STUDY MATERIAL Start Marker

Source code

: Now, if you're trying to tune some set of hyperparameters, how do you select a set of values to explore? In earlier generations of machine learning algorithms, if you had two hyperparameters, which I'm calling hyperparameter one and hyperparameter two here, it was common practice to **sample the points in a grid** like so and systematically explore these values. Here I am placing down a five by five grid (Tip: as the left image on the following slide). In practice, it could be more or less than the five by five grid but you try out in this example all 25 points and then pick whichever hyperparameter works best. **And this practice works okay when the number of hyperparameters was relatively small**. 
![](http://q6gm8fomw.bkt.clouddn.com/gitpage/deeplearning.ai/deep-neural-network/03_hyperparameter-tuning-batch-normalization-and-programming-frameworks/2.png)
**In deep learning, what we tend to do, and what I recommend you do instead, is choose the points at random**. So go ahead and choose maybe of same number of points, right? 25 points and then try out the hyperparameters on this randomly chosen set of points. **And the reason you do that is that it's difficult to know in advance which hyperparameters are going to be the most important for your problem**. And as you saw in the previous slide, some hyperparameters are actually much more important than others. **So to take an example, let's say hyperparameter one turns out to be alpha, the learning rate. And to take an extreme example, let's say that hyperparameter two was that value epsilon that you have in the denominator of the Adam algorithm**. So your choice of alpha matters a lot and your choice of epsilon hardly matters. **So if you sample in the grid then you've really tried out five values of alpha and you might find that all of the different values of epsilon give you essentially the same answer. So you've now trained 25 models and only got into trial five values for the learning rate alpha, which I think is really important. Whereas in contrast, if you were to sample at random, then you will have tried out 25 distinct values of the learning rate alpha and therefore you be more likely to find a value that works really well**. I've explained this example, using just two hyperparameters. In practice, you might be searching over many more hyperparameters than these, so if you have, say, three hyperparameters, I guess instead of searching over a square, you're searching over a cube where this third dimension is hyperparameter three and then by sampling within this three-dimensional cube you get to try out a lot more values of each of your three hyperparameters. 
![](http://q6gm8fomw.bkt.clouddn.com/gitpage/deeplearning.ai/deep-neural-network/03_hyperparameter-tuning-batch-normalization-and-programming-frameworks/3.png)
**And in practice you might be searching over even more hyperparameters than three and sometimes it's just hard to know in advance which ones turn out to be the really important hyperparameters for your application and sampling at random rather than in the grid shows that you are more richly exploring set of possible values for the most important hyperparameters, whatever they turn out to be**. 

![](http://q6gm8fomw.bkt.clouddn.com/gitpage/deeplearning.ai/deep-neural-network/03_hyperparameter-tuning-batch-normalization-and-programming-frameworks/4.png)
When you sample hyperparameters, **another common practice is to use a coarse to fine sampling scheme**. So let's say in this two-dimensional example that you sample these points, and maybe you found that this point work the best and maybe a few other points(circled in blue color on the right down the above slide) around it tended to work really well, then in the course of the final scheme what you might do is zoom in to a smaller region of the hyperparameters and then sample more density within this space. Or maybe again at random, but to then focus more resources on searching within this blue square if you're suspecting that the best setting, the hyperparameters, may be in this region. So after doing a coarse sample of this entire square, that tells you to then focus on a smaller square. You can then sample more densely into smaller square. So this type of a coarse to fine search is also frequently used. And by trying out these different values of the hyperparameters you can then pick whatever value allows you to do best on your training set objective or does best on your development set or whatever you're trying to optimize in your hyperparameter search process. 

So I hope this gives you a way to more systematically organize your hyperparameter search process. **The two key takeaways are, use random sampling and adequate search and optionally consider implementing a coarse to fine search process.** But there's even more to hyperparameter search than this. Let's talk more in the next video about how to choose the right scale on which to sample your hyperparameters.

STUDY MATERIAL End Marker
STUDY MATERIAL Start Marker

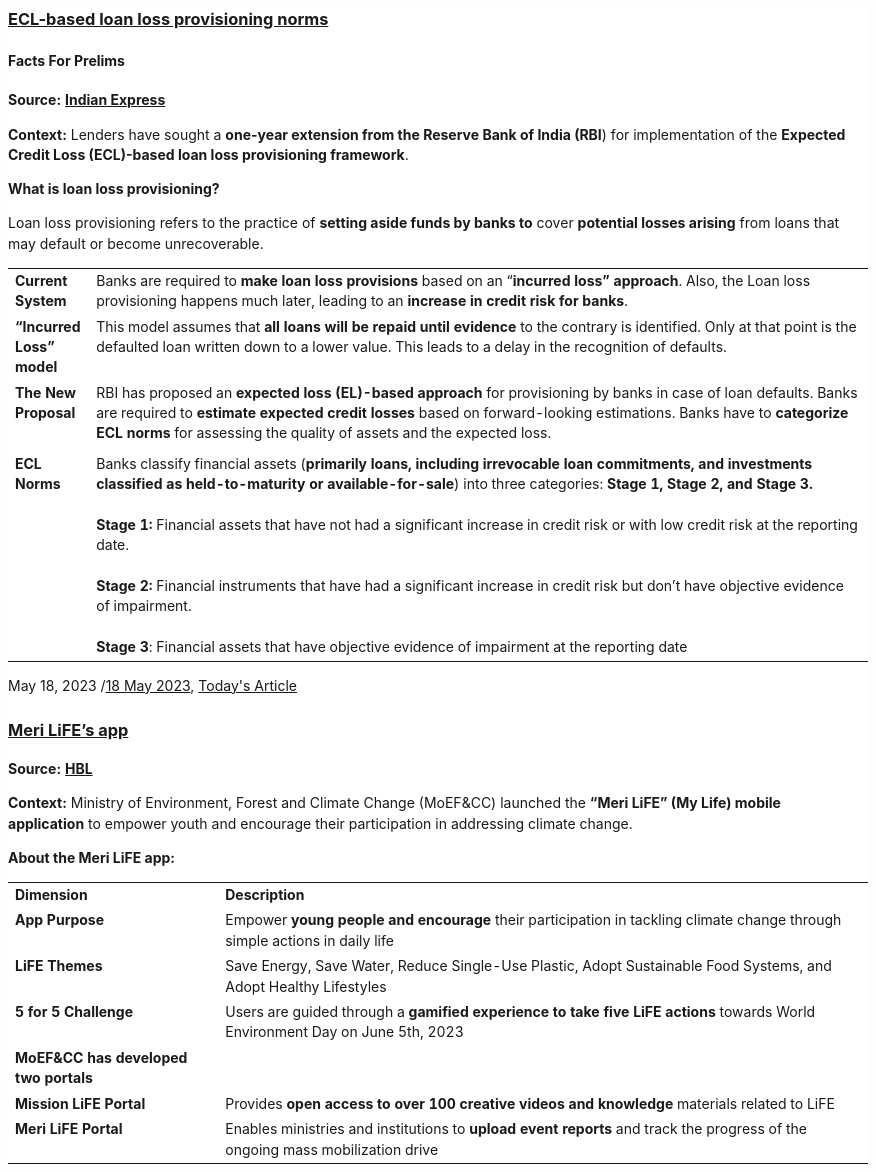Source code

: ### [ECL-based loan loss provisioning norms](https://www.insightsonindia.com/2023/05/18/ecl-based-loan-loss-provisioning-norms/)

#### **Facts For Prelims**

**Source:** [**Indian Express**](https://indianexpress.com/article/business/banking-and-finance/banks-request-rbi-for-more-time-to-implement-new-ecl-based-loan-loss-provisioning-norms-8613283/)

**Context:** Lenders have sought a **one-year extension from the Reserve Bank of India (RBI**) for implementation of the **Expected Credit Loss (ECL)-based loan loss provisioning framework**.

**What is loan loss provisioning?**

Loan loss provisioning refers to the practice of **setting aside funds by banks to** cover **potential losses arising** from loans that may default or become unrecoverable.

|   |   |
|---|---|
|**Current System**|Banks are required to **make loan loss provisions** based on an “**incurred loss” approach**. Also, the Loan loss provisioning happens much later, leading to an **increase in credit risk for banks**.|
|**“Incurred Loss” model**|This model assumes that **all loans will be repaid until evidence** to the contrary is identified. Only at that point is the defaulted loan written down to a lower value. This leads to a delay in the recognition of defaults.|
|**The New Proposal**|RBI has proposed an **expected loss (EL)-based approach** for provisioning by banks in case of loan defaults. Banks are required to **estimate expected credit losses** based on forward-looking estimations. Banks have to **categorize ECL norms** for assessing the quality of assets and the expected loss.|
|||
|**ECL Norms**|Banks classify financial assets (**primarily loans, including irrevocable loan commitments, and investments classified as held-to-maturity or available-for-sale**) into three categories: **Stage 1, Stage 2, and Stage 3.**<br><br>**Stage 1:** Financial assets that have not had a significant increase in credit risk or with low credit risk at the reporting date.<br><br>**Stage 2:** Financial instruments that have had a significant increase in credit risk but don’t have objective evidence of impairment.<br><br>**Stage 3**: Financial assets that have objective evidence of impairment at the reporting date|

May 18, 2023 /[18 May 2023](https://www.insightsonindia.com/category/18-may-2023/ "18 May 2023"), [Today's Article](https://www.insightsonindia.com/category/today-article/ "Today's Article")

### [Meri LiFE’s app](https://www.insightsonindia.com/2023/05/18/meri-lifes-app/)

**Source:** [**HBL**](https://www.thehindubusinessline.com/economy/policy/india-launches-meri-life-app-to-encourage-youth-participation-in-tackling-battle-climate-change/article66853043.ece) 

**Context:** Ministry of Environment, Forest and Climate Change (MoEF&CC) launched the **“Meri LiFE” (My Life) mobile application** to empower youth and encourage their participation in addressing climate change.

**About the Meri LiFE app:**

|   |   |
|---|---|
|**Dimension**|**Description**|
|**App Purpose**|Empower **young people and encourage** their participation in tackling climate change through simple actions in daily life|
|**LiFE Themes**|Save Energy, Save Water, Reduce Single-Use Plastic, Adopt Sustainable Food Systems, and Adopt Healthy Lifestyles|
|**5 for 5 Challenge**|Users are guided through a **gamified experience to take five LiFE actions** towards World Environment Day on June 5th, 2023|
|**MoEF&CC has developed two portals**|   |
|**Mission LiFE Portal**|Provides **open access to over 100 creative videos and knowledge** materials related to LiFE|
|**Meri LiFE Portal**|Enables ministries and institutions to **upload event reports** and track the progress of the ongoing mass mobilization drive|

STUDY MATERIAL End Marker
STUDY MATERIAL Start Marker

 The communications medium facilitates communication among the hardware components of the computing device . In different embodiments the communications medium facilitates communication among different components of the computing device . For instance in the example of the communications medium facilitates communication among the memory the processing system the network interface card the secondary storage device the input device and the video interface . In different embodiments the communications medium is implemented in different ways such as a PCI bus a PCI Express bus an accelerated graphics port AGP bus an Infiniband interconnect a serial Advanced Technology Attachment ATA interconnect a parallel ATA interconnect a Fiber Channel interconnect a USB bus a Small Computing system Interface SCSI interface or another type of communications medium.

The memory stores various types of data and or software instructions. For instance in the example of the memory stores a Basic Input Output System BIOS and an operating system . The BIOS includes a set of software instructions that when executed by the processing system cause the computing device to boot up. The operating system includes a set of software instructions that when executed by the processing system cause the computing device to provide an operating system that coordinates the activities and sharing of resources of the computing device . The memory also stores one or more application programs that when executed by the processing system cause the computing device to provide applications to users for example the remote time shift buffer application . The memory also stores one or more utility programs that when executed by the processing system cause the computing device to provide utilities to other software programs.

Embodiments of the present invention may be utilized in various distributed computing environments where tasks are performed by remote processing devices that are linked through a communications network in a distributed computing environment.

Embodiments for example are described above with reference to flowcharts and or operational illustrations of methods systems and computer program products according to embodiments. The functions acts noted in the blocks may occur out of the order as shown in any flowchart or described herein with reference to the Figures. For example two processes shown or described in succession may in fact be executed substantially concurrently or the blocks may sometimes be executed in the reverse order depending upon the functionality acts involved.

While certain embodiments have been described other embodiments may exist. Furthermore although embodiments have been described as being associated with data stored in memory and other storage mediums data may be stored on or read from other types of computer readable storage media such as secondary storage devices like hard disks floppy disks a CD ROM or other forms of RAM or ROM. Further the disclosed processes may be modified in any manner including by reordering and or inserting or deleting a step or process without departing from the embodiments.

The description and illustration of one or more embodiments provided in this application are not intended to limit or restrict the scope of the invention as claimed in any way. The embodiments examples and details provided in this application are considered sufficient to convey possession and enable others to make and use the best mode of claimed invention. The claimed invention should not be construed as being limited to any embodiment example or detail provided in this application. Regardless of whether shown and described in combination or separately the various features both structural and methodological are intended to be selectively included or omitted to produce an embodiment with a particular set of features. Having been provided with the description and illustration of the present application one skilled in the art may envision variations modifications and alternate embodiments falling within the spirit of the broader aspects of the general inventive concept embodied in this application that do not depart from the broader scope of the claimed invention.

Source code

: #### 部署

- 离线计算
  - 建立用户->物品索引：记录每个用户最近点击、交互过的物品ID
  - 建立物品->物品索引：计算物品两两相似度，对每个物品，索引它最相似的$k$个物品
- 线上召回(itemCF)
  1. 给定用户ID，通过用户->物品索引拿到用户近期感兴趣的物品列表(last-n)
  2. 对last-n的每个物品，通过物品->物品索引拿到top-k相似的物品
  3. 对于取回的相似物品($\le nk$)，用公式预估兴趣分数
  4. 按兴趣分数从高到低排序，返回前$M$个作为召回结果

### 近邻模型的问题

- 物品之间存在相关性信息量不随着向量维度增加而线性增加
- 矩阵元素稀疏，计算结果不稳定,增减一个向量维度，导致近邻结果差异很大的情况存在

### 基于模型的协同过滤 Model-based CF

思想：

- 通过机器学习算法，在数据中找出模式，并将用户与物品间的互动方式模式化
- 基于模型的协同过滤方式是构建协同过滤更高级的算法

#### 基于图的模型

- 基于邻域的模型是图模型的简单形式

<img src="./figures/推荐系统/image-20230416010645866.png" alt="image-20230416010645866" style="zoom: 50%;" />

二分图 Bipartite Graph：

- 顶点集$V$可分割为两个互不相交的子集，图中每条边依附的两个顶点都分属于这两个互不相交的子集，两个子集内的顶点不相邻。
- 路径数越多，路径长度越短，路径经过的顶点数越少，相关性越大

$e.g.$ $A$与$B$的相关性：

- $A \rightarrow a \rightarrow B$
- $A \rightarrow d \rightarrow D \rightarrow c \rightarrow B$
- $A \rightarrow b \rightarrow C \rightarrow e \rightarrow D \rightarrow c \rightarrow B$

STUDY MATERIAL End Marker

The lines to extract from the data above begin with the line containing "- 线上召回(itemCF)" and end with the line containing "- $A \rightarrow a \rightarrow B$". Extract them exactly, including both.

- 线上召回(itemCF)
  1. 给定用户ID，通过用户->物品索引拿到用户近期感兴趣的物品列表(last-n)
  2. 对last-n的每个物品，通过物品->物品索引拿到top-k相似的物品
  3. 对于取回的相似物品($\le nk$)，用公式预估兴趣分数
  4. 按兴趣分数从高到低排序，返回前$M$个作为召回结果

### 近邻模型的问题

- 物品之间存在相关性信息量不随着向量维度增加而线性增加
- 矩阵元素稀疏，计算结果不稳定,增减一个向量维度，导致近邻结果差异很大的情况存在

### 基于模型的协同过滤 Model-based CF

思想：

- 通过机器学习算法，在数据中找出模式，并将用户与物品间的互动方式模式化
- 基于模型的协同过滤方式是构建协同过滤更高级的算法

#### 基于图的模型

- 基于邻域的模型是图模型的简单形式

<img src="./figures/推荐系统/image-20230416010645866.png" alt="image-20230416010645866" style="zoom: 50%;" />

二分图 Bipartite Graph：

- 顶点集$V$可分割为两个互不相交的子集，图中每条边依附的两个顶点都分属于这两个互不相交的子集，两个子集内的顶点不相邻。
- 路径数越多，路径长度越短，路径经过的顶点数越少，相关性越大

$e.g.$ $A$与$B$的相关性：

- $A \rightarrow a \rightarrow B$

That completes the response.